|Barton Ii, Franklin|
Submitted to: Near Infrared Spectroscopy Journal
Publication Type: Peer Reviewed Journal
Publication Acceptance Date: July 14, 1997
Publication Date: N/A
Interpretive Summary: Spring wheat always brings a premium in the marketplace that is in excess of what one might expect for the small increase in protein content of spring over winter wheat. What is the difference between hard red spring and hard red winter wheat? Near infrared, mid infrared, Raman and 2 dimensional correlation spectroscopy was used to examine hard red winter (HRW) and hard red spring (HRS) wheat and ascertain the differences betwee them. The two dimensional spectroscopy technique developed in this laboratory was used to determine that the two classes of wheat were not only different in their amount of protein, but that the winter wheat protein contained more aromatic amino acids. This information enables breeders to know what characteristics are needed to improve quality and the wheat quality scientists to have new tools to assess quality.
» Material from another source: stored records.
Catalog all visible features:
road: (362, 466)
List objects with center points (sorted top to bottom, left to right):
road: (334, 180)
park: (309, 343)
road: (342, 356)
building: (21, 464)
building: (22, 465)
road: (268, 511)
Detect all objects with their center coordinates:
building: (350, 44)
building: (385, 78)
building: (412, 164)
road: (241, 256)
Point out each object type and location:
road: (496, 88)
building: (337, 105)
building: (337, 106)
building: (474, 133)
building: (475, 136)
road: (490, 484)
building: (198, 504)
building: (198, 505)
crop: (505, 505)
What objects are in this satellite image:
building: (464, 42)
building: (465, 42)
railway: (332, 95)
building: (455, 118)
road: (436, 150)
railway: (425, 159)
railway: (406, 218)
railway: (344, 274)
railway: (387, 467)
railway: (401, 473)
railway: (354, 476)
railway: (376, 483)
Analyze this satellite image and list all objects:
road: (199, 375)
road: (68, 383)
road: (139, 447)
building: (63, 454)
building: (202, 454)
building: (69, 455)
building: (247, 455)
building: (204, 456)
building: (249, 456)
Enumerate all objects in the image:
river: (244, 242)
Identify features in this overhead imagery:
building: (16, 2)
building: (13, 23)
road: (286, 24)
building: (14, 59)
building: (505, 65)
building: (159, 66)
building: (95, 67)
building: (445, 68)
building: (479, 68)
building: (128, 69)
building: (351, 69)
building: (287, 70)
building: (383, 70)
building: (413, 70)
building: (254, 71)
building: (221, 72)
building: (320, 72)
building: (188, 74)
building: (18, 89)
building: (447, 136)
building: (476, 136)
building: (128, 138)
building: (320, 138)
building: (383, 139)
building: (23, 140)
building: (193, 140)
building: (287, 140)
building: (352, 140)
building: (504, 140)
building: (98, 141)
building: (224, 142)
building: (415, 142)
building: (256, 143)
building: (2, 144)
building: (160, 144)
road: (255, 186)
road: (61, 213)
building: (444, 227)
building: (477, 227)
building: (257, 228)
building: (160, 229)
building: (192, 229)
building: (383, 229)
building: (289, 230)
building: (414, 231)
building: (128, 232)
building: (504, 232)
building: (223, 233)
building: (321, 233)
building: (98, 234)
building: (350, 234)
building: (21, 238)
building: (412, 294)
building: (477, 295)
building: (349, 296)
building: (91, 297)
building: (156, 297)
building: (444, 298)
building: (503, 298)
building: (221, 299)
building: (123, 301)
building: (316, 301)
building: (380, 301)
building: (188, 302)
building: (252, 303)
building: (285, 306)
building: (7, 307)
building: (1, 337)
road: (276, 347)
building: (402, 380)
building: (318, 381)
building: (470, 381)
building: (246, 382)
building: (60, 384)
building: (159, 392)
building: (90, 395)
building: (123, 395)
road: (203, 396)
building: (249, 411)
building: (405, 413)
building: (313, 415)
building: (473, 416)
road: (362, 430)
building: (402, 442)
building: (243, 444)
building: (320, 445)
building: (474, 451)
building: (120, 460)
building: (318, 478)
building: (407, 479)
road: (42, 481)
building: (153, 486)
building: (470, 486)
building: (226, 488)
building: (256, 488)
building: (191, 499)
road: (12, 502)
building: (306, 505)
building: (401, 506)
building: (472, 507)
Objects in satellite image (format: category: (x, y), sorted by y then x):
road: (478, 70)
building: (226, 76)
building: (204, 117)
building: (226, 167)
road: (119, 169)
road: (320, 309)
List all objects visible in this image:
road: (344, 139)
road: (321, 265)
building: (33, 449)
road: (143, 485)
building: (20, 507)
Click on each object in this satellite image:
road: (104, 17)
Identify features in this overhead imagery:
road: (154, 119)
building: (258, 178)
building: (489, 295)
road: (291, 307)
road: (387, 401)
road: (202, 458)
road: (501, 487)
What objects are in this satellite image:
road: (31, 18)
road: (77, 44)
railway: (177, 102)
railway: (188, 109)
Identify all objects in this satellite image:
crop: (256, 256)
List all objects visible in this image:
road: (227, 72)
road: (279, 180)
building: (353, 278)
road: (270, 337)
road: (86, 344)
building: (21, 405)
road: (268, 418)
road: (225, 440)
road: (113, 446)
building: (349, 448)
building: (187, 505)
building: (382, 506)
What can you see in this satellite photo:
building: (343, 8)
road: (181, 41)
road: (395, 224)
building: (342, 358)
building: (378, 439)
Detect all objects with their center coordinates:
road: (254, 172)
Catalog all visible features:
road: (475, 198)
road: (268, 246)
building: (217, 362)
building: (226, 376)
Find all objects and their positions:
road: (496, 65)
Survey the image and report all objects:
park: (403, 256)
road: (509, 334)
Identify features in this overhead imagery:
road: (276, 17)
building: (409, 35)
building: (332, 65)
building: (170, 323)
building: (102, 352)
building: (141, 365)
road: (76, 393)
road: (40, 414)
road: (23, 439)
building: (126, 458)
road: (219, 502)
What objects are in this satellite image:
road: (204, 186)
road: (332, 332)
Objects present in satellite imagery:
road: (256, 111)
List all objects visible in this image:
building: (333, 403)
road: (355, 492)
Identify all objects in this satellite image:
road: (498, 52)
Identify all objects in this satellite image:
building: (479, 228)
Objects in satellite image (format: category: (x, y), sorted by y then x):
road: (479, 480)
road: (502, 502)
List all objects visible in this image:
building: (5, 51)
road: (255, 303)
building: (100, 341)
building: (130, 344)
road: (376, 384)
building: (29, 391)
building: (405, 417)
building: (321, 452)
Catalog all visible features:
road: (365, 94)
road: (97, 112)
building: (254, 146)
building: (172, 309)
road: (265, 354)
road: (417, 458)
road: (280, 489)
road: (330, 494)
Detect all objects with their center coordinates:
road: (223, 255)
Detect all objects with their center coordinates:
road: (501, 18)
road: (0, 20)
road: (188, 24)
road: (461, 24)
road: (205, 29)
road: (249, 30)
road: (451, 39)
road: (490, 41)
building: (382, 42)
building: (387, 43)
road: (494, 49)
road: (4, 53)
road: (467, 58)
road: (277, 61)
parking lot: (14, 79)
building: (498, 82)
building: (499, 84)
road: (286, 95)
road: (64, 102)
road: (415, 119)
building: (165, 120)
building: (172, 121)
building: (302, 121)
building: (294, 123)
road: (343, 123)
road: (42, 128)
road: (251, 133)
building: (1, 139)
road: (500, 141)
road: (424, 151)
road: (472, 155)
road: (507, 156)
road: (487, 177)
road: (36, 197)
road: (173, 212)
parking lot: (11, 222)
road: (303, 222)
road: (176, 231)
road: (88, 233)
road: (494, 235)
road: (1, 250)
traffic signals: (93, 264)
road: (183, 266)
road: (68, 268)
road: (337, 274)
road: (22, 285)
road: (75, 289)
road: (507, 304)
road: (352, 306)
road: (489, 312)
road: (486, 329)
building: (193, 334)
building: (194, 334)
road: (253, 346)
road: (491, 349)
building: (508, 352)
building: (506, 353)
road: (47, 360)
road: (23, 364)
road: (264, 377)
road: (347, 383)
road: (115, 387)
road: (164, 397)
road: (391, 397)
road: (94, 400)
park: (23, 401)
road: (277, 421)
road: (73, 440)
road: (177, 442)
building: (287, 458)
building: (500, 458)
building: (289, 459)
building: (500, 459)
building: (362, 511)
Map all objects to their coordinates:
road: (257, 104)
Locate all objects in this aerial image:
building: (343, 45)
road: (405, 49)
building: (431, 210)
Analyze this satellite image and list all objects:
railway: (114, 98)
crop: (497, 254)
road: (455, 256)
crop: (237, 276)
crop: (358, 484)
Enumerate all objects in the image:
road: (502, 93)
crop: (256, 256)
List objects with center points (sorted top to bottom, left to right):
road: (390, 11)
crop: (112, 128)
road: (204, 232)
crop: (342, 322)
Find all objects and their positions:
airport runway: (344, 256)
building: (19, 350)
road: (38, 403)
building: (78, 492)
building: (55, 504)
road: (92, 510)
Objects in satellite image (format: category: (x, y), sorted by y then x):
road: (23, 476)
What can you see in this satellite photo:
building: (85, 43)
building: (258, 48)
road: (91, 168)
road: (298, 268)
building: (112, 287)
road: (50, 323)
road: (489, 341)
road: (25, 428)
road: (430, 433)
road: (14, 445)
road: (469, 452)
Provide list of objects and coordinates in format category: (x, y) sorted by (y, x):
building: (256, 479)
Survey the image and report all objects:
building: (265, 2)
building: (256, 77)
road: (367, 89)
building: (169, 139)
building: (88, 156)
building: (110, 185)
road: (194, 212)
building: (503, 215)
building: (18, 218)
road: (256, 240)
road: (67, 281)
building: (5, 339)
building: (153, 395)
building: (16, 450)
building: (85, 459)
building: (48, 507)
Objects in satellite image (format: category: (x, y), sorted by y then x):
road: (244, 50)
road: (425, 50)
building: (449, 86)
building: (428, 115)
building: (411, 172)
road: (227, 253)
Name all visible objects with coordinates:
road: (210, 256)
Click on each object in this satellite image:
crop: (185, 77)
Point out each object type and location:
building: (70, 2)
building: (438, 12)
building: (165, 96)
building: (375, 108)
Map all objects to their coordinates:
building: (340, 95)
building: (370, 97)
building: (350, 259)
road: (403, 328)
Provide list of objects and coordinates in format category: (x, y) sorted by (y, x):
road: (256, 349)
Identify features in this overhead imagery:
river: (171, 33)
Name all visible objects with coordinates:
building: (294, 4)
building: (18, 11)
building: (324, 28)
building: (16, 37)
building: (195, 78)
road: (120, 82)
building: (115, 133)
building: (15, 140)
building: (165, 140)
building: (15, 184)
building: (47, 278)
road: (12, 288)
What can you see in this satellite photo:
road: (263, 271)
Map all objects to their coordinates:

Technical Abstract: Two dimensional correlation spectroscopy across the near infrared (NIR) and mid infrared (MIR) regions have been used to explain the NIR spectra of hard red winter and spring wheat; and provide additional confidence in analytical models developed with empirical data. Recent studies have shown that the major C-H stretching vibrations and some of the aromatic C-H and ring stretching vibrations and the minor vibrations in the "fingerprint" region also are correlated. The technique has been expanded to include Raman spectra. The Raman spectra were enhanced with Maximum Likelihood methods to improve signal-to-noise (S/N) while maintaining resolution. This was necessary to eliminate the effects of fluorescence which degrades S/N. The use of NIR lasers at 1.1 micron generally eliminates fluorescence as a problem, but it is still quite prevalent in agricultural materials. The original study did not show any significant correlations to aromatic functionality. However, the band at 1552 nm correlates to the Raman and not to the MIR. This band has shown up in NIRS models for the determination of lignin, but is not readily observed in MIR. Thus it correlates to a Raman active rather than a MIR active band. The same phenomena are observed for the amide I, II, and III bands for wheat. The interesting features from NIR and MIR are that there are correlations that distinguish winter from spring wheat. These and the Raman spectra of wheat will be shown. These studies show that multiple regions of the electromagnetic spectrum can be and indeed need to be used to adequately interpret the spectral and statistical results we have traditionally obtained in the NIR.